(Supplied records)
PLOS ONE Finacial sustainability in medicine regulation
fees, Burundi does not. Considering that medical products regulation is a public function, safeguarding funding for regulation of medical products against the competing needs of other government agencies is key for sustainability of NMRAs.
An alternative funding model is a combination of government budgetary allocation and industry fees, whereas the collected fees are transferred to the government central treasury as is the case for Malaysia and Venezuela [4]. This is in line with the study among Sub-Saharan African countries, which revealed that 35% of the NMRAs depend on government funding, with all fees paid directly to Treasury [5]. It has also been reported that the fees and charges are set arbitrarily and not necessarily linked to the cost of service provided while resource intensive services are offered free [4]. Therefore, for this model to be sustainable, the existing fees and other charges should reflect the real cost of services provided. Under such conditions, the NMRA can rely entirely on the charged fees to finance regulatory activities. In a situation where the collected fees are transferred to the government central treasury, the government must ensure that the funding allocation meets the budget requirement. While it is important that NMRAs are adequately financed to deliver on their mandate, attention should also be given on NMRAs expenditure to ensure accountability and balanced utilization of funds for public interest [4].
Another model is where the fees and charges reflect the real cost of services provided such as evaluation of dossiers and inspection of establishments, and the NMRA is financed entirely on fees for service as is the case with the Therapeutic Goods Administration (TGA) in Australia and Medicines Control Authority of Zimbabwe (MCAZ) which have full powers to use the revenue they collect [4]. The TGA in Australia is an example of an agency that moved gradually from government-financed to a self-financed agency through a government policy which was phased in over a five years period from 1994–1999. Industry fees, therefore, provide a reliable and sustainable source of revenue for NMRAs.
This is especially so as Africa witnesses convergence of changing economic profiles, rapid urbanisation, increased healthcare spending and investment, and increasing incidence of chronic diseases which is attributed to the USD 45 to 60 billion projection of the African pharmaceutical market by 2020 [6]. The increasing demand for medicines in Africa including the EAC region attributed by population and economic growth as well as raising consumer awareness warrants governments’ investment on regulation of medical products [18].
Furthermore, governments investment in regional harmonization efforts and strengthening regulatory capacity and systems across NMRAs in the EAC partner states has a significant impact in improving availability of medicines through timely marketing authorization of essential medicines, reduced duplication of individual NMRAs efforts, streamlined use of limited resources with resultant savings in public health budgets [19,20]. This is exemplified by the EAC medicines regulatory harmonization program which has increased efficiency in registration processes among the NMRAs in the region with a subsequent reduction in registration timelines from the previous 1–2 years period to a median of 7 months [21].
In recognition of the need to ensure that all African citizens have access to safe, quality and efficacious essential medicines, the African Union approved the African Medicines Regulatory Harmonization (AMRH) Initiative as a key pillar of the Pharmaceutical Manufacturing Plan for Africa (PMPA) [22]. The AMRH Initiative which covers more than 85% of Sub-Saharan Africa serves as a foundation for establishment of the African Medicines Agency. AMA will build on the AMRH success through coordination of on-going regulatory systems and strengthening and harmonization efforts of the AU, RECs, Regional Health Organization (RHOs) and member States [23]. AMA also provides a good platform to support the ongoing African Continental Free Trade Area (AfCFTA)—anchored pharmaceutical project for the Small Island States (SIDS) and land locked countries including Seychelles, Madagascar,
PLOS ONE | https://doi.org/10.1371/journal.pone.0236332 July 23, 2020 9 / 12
(End Supplied records)
(Supplied records)
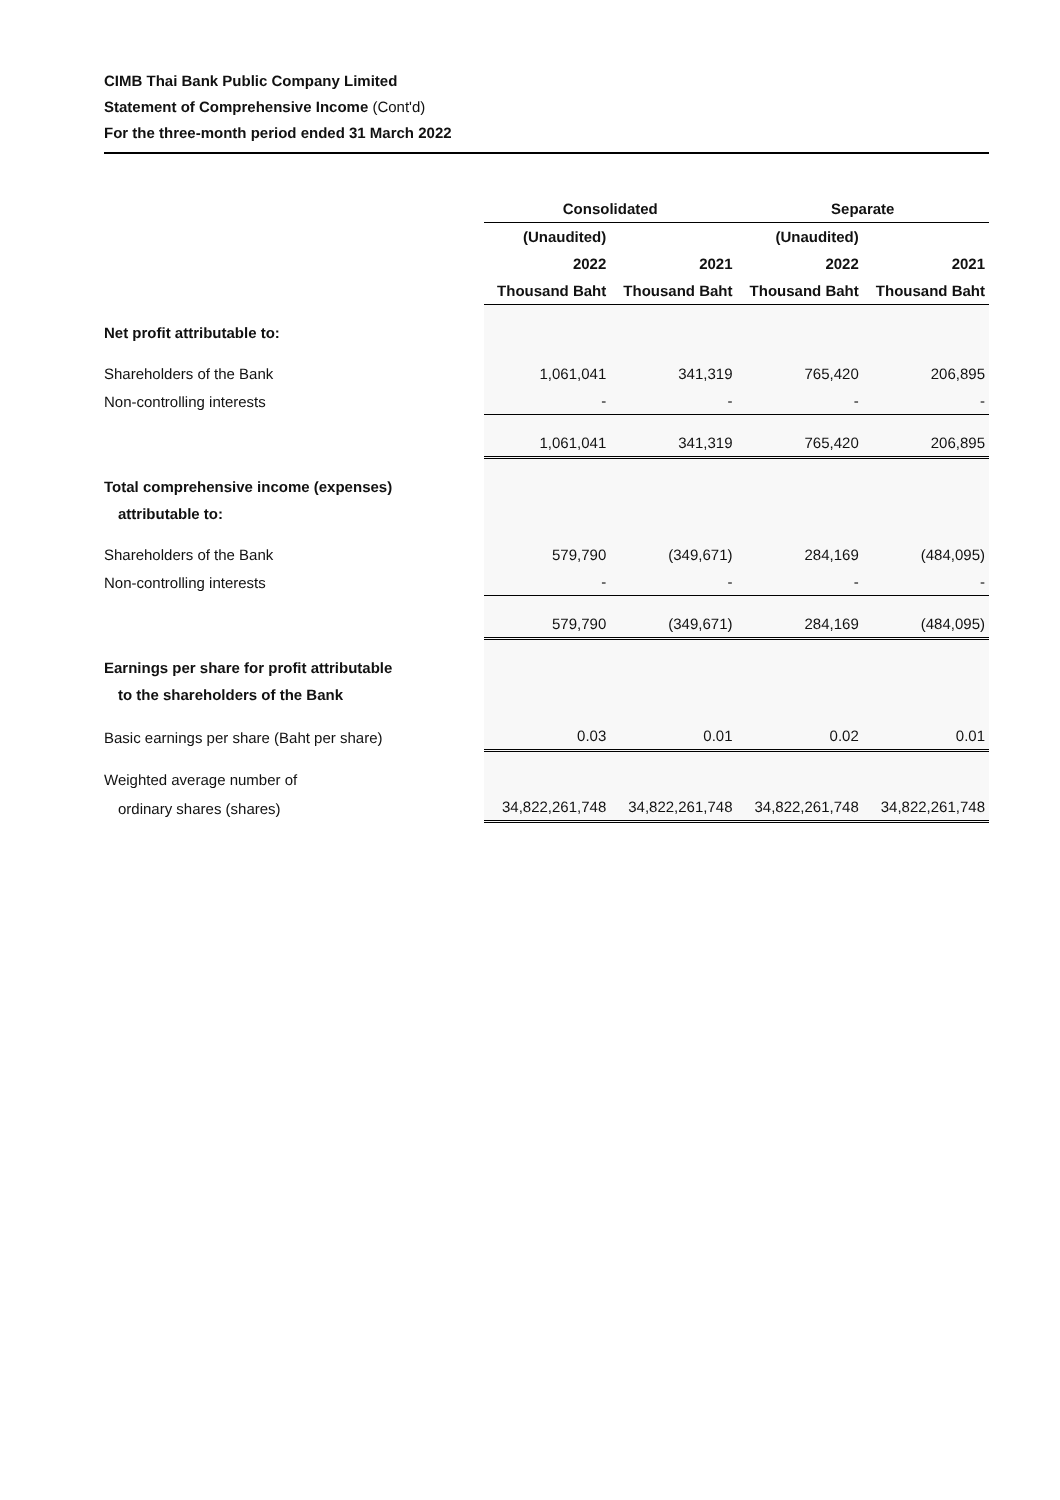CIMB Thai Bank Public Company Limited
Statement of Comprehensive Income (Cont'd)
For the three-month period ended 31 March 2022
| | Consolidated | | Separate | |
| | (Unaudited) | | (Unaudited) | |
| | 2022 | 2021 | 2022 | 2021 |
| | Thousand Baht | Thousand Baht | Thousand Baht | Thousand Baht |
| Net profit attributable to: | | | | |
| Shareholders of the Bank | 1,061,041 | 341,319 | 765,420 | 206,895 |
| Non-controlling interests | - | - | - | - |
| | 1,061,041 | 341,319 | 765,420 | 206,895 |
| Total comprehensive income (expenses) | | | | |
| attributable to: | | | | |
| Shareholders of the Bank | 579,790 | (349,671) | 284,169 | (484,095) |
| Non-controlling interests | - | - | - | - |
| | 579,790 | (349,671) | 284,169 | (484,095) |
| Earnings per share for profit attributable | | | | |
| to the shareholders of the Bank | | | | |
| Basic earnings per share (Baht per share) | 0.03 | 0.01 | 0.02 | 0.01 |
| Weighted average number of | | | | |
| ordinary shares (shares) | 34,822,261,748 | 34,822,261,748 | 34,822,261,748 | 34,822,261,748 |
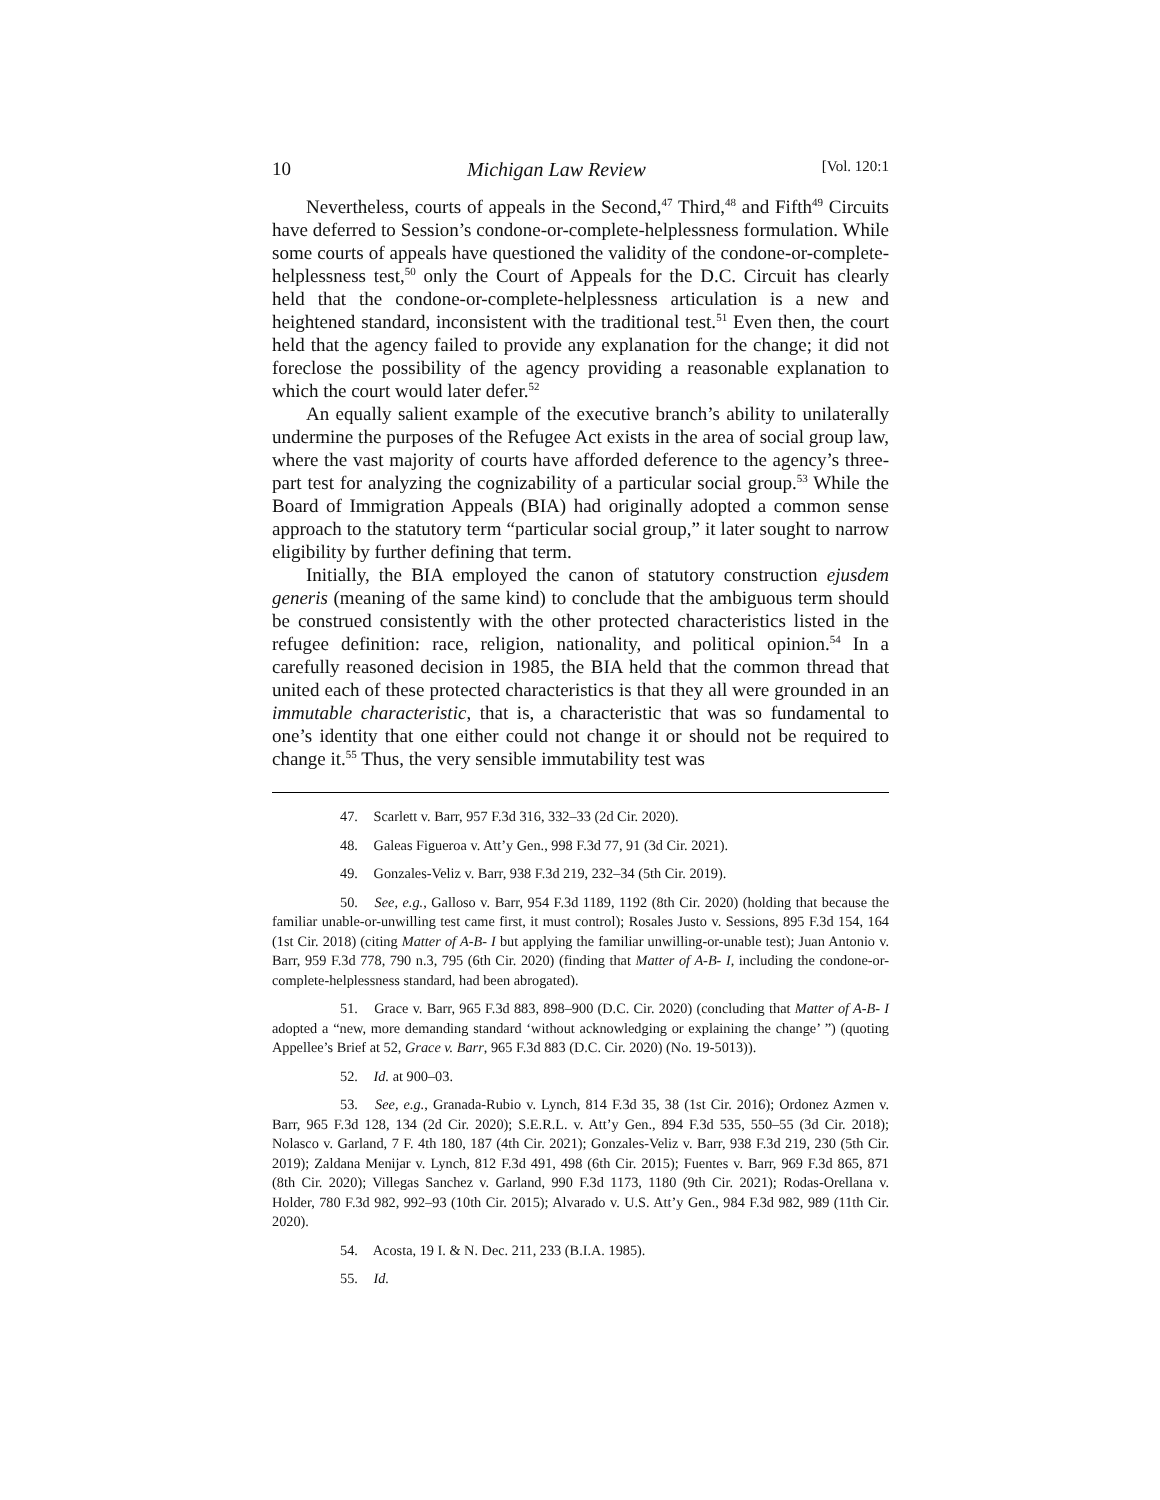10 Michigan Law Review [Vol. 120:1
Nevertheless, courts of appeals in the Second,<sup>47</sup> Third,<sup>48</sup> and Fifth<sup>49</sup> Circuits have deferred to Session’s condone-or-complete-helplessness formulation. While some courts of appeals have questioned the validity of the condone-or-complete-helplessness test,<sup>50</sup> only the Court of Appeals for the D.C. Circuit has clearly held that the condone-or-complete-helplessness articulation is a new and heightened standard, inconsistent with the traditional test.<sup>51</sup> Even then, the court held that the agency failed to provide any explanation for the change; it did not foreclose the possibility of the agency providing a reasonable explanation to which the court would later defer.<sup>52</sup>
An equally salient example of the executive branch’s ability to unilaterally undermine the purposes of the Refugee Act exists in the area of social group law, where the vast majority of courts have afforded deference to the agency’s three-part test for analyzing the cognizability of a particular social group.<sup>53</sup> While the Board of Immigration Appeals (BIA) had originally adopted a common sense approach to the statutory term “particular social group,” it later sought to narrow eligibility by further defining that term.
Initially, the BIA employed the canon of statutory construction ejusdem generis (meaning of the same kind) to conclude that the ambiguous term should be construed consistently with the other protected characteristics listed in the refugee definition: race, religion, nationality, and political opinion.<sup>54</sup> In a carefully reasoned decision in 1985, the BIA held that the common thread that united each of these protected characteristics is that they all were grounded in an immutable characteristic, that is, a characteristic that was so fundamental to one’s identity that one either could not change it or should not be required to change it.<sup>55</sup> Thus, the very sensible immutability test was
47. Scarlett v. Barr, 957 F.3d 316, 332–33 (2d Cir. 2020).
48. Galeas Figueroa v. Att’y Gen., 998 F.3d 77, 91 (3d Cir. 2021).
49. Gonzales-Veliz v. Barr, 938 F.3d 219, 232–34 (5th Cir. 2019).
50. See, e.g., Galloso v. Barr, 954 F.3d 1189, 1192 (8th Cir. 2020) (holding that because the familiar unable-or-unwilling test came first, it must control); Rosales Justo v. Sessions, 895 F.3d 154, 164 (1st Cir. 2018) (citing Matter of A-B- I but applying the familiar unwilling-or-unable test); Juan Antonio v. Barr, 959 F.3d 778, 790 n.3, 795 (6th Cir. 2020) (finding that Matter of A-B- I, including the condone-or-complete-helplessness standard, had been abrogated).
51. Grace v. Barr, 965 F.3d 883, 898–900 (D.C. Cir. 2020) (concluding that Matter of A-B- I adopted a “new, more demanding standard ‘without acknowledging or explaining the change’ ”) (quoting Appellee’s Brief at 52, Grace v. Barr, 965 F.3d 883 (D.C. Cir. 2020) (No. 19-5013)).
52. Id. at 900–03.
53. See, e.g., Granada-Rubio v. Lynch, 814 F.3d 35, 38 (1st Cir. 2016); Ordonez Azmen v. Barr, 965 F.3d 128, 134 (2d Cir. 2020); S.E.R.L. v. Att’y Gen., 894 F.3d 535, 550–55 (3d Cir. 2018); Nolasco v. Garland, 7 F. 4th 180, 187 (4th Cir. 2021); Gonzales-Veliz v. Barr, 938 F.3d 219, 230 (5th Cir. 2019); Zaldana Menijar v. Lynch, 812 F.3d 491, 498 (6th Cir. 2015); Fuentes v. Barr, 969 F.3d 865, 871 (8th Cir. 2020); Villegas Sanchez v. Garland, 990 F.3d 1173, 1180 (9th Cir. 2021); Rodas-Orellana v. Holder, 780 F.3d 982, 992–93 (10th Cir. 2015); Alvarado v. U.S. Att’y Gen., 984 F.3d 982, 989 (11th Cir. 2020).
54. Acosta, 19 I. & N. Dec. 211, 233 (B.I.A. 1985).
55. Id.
(End Supplied records)
◆ **Required action**
Would you output the lines above from the line holding "the Bank | | | | |" up to and including the line holding "10 Michigan Law Review [Vol. 120:1", exactly and only those, with no pictures?

◆ **Result of the exercise**
| to the shareholders of the Bank | | | | |
| Basic earnings per share (Baht per share) | 0.03 | 0.01 | 0.02 | 0.01 |
| Weighted average number of | | | | |
| ordinary shares (shares) | 34,822,261,748 | 34,822,261,748 | 34,822,261,748 | 34,822,261,748 |
10 Michigan Law Review [Vol. 120:1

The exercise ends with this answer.